Teachers can only explain as to how a formula can be applied, he is not there when you need to apply it in a real life situation.

Agreed... However, at schools... We're somehow taught the exact opposite, unfortunately, and are forced to focus on the 'how' rather than the 'why', and therefore fail when attempting to apply knowledge outside of the classroom, or even when dealing with word problems.

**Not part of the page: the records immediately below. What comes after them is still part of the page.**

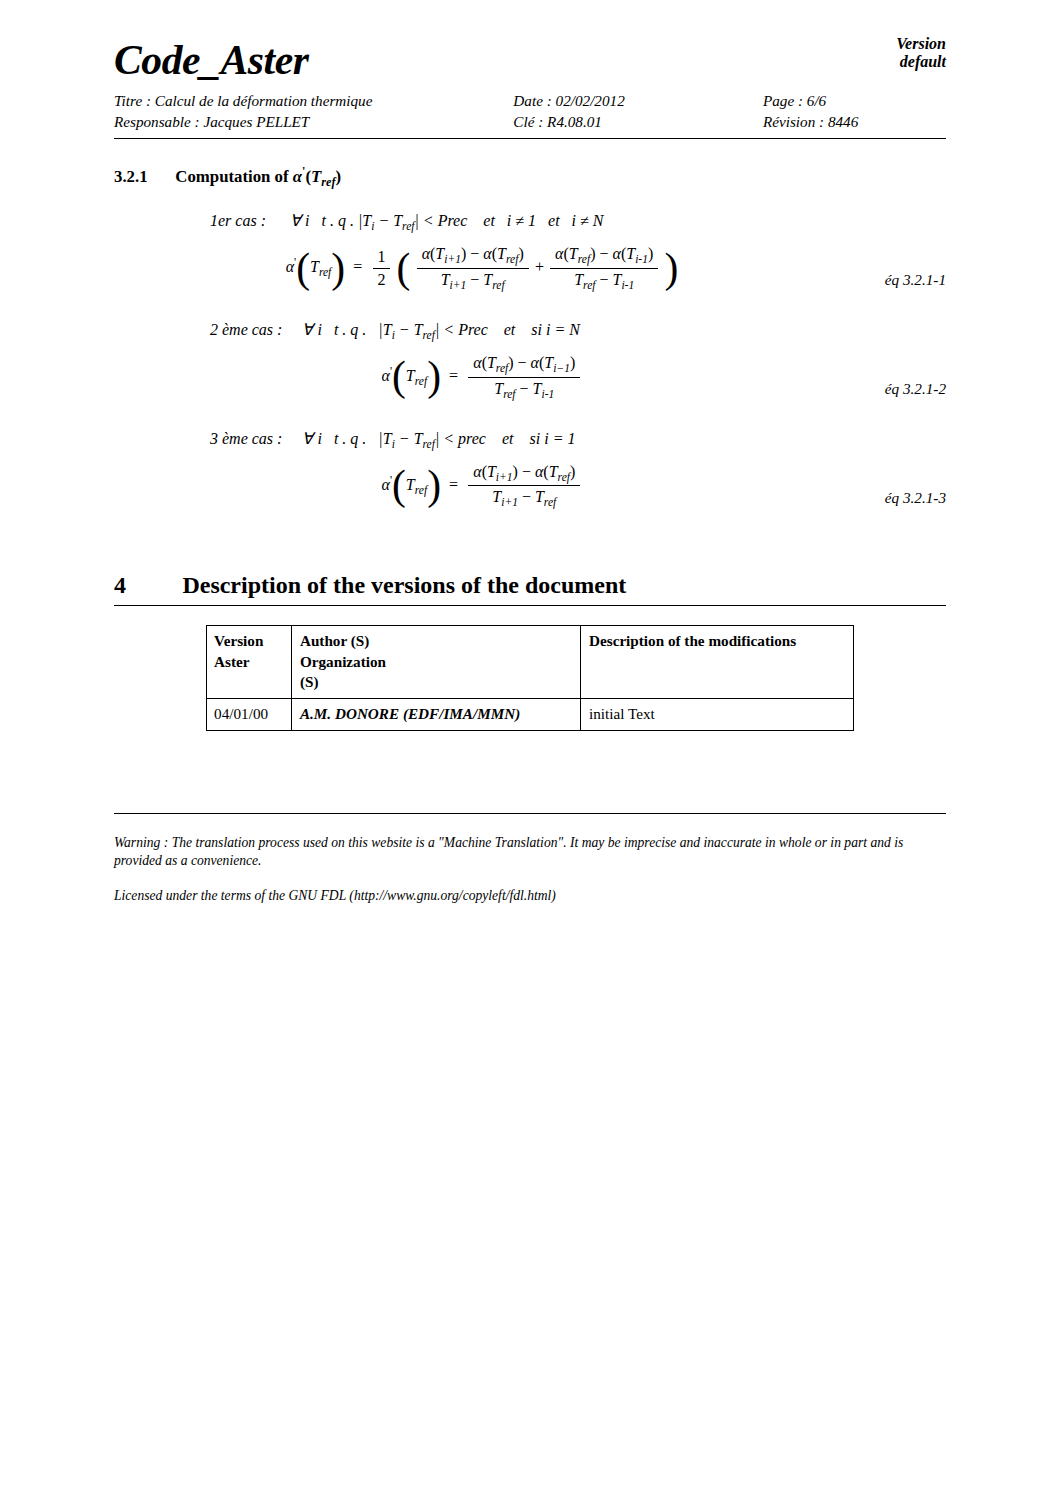Code_Aster
Version default
| Titre : Calcul de la déformation thermique | Date : 02/02/2012 | Page : 6/6 |
| Responsable : Jacques PELLET | Clé : R4.08.01 | Révision : 8446 |
3.2.1 Computation of α'(Tref)
1er cas : ∀ i t . q . |Ti − Tref| < Prec et i ≠ 1 et i ≠ N
α'(Tref) = 12 ( α(Ti+1) − α(Tref) Ti+1 − Tref + α(Tref) − α(Ti-1) Tref − Ti-1 )
éq 3.2.1-1
2 ème cas : ∀ i t . q . |Ti − Tref| < Prec et si i = N
α'(Tref) = α(Tref) − α(Ti−1) Tref − Ti-1
éq 3.2.1-2
3 ème cas : ∀ i t . q . |Ti − Tref| < prec et si i = 1
α'(Tref) = α(Ti+1) − α(Tref) Ti+1 − Tref
éq 3.2.1-3
4 Description of the versions of the document
| Version Aster | Author (S) Organization (S) | Description of the modifications |
| --- | --- | --- |
| 04/01/00 | A.M. DONORE (EDF/IMA/MMN) | initial Text |
Warning : The translation process used on this website is a "Machine Translation". It may be imprecise and inaccurate in whole or in part and is provided as a convenience.
Licensed under the terms of the GNU FDL (http://www.gnu.org/copyleft/fdl.html)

It's kinda sad actually :(

We can use this formula [(a+b)^2=a^2+2*a*b+b^2] to find the squares of numbers such as 63,102,59,97 etc. easily. Let us find the square of 63 :

Example 1 :-

63^2=(60+3)^2= 60^2+2*60*3+3^2= 3600+360+9=**3969 <--Answer** ** **

Example 2 :-

(97)^2=(100-3)^2=100^2-2*100*3+3^2= 10000+600+9= **9409 <--Answer**

Understanding of formulae makes maths interesting. It can help you to do mental arithmetic as can be seen in the following example:

We know that A^2 - B^2 = (A+B)(A-B) hence A^2 = (A+B)(A-B)+B^2

Now if we have to take the square of 23 then:

23^2 = (23+3)(23-3)+3^2 = 26*20+9 = 520+9 = 529

And one who is good in metal arithmetic can find out squares of 2 digit numbers without using a calculator as illustrated above. The trick is to add or subtract a number to the original number so that you have a zero in the unit place in one of the two numbers i.e. A+B or A-B. In the example I have chosen to add 3 to 23 to get A-B equal to 20 to simplify the multiplication that can be done without using calculator.